THE HOBBIT is an allegory for gay aging
The title hero is a fussy middle-aged lifelong bachelor who lives in a fabulous house with a great view. He is obsessed with his antique china, his doilies, and his books, and keeping everything clean and cozy. He is persuaded by an elderly queen to leave his security to go on "an adventure" with an all-male group of joking rough-and-tumble types. The handsomest among these is obsessed with prestige, and is stalked by a nasty muscle Mary with whom he shared a traumatic and unfortunate past.
After an unpleasant encounter with some trolls, the rough-and-tumble types drag our hero to the lowest depths imaginable, where he is trapped into playing word games in the dark with the oldest, ugliest, most predatory nasty queen of them all.
But our hero only leaves these lowest depths when he has discovered he has become completely invisible.
|by Anonymous||reply 19||01/08/2013|
There was only one woman in it, and I'm not sure if Elves are women.
|by Anonymous||reply 2||01/06/2013|
[quote]He is persuaded by an elderly queen to leave his security
Just because Gandalf is played by a gay actor does not necessarily mean Gandalf is gay.
|by Anonymous||reply 4||01/06/2013|
Bilbo risks his life for jewellry, All he needs is some earrings and a caftan.
|by Anonymous||reply 6||01/06/2013|
Plus he never married or had a kid.
|by Anonymous||reply 7||01/06/2013|
He's happy and rich and he's got a hot little nephew too.
|by Anonymous||reply 9||01/08/2013|
“I cordially dislike allegory in all its manifestations, and always have done so since I grew old and wary enough to detect its presence. I much prefer history – true or feigned– with its varied applicability to the thought and experience of readers. I think that many confuse applicability with allegory, but the one resides in the freedom of the reader, and the other in the purposed domination of the author.”
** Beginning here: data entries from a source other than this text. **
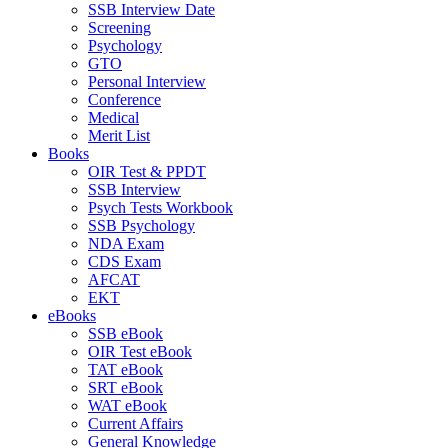
SSB Interview Date
Screening
Psychology
GTO
Personal Interview
Conference
Medical
Merit List
Books
OIR Test & PPDT
SSB Interview
Psych Tests Workbook
SSB Psychology
NDA Exam
CDS Exam
AFCAT
EKT
eBooks
SSB eBook
OIR Test eBook
TAT eBook
SRT eBook
WAT eBook
Current Affairs
General Knowledge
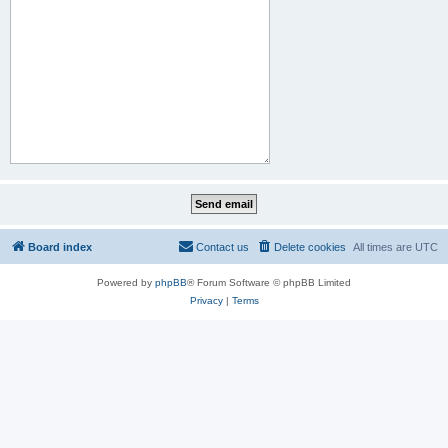
Board index
Contact us
Delete cookies
All times are
UTC
Powered by
phpBB
® Forum Software © phpBB Limited
Privacy
|
Terms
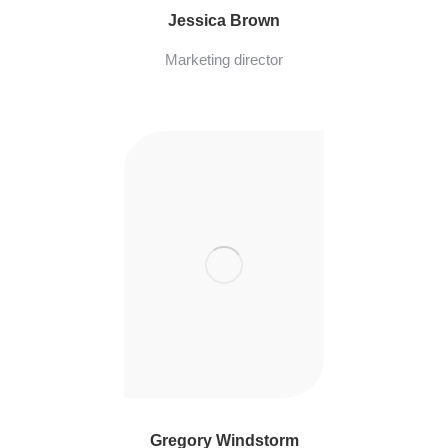
Jessica Brown
Marketing director
Gregory Windstorm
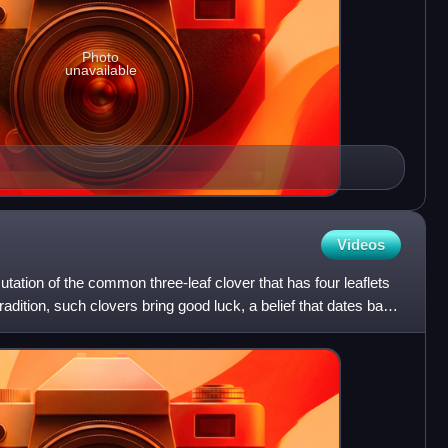
Photo
unavailable
Videos
mutation of the common three-leaf clover that has four leaflets
tradition, such clovers bring good luck, a belief that dates back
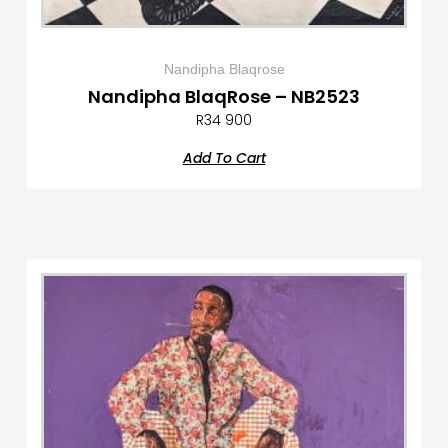
Nandipha Blaqrose
Nandipha BlaqRose – NB2523
R
34 900
Add To Cart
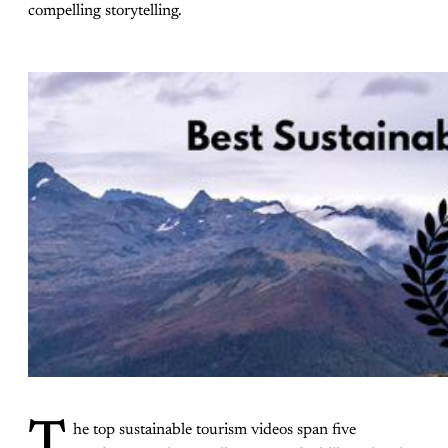
compelling storytelling.
T
he top sustainable tourism videos span five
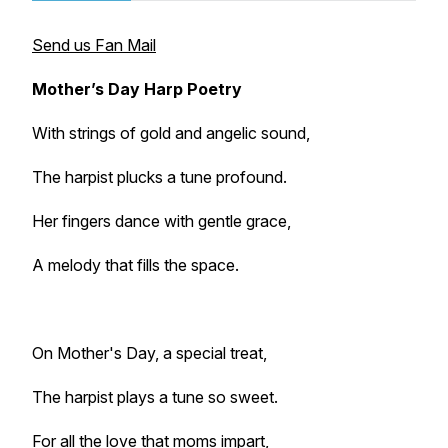
Send us Fan Mail
Mother’s Day Harp Poetry
With strings of gold and angelic sound,
The harpist plucks a tune profound.
Her fingers dance with gentle grace,
A melody that fills the space.
On Mother's Day, a special treat,
The harpist plays a tune so sweet.
For all the love that moms impart,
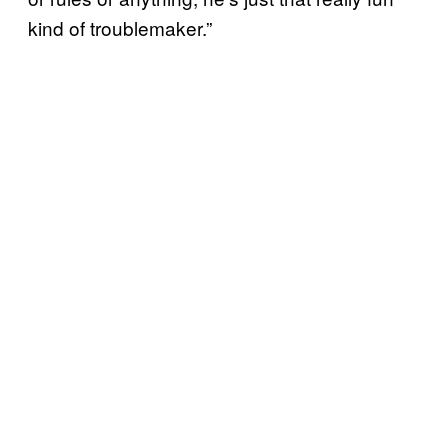
kind of troublemaker.”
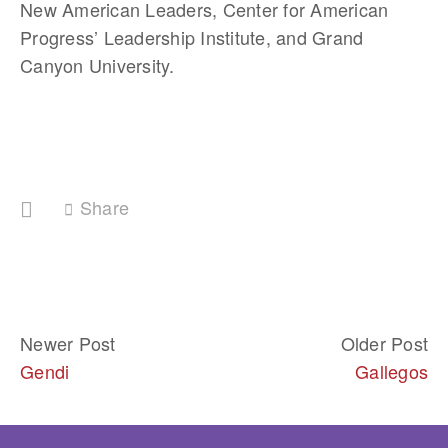
New American Leaders, Center for American 
Progress’ Leadership Institute, and Grand 
Canyon University. 
Share
Newer Post
Older Post
Gendi
Gallegos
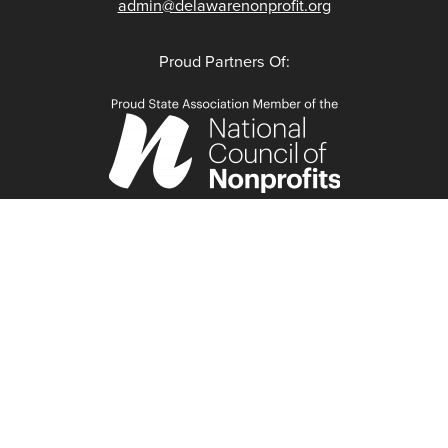
admin@delawarenonprofit.org
Proud Partners Of:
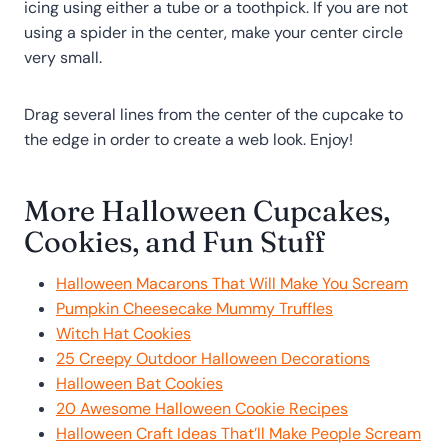
icing using either a tube or a toothpick. If you are not
using a spider in the center, make your center circle
very small.
Drag several lines from the center of the cupcake to
the edge in order to create a web look. Enjoy!
More Halloween Cupcakes,
Cookies, and Fun Stuff
Halloween Macarons That Will Make You Scream
Pumpkin Cheesecake Mummy Truffles
Witch Hat Cookies
25 Creepy Outdoor Halloween Decorations
Halloween Bat Cookies
20 Awesome Halloween Cookie Recipes
Halloween Craft Ideas That’ll Make People Scream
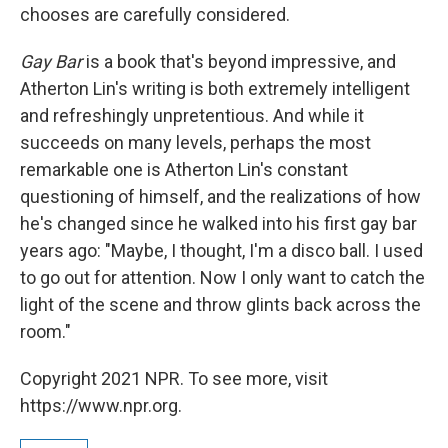
chooses are carefully considered.
Gay Bar
is a book that's beyond impressive, and
Atherton Lin's writing is both extremely intelligent
and refreshingly unpretentious. And while it
succeeds on many levels, perhaps the most
remarkable one is Atherton Lin's constant
questioning of himself, and the realizations of how
he's changed since he walked into his first gay bar
years ago: "Maybe, I thought, I'm a disco ball. I used
to go out for attention. Now I only want to catch the
light of the scene and throw glints back across the
room."
Copyright 2021 NPR. To see more, visit
https://www.npr.org.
|by Anonymous||reply 10||01/08/2013|
But there is another category, Mr. J.R.R.: unconscious allegory, whereby the repressed autobiographic yearnings of the author squeeze themselves into his ale-soaked fretful dreams of the road not taken.
|by Anonymous||reply 11||01/08/2013|
r10: Trust the tale, not the teller.
In other words: just because authors says you can't read their work in a certain way does not mean you can't.
They are not allowed to control interpretations of their work after they publish it--that's a central tenet in all literary criticism (academic or otherwise).
|by Anonymous||reply 12||01/08/2013|
Love it, OP!
And yes, R10, I've always wondered about Prof. Tolkien's subconscious. Sam's deep and intense love for Frodo is just not normal heterosexual behavior.
|by Anonymous||reply 13||01/08/2013|
[quote]“I cordially dislike allegory in all its manifestations, and always have done so since I grew old and wary enough to detect its presence. I much prefer history – true or feigned– with its varied applicability to the thought and experience of readers. I think that many confuse applicability with allegory, but the one resides in the freedom of the reader, and the other in the purposed domination of the author.”
Tolkien is even longwinded and boring in one-paragraph chunks.
|by Anonymous||reply 14||01/08/2013|
There is a standard interpretation that the LOTR (not the Hobbit) is a Catholic allegory despite what JRR Tolkien may have said at one point. Tolkien was an English Catholic, an orphan, raised pretty much by the priests at the Oratory Church in Birmingham. Which made him an outsider in England. I like OP's interpretation. In Tolkien's mythology Bilbo becomes an important figure, doing translations from the Elvish which transmits ancient Middle Earth history and ultimately going off with the Elves to the Western Lands and eternal life, as did Frodo and Sam, as wearers of the Ring.
|by Anonymous||reply 15||01/08/2013|
Tolkien may have disliked allegory, but it's virtually impossible to read LOTR and not think of his time in the trenches during WWI. There are direct parallels in many of the books' scenes to his own wartime experiences.
Having said that, there's not a hint of gay subtext in any of his works. Male bonding, yes; gay, no.
|by Anonymous||reply 16||01/08/2013|
If so, how fortunate that they cast a looks-much-older-than-his-years lead character.
|by Anonymous||reply 17||01/08/2013|
That's hilarious, OP. I like your take on it.
|by Anonymous||reply 18||01/08/2013|
Gollum, the Hisssssssssing Eldergay!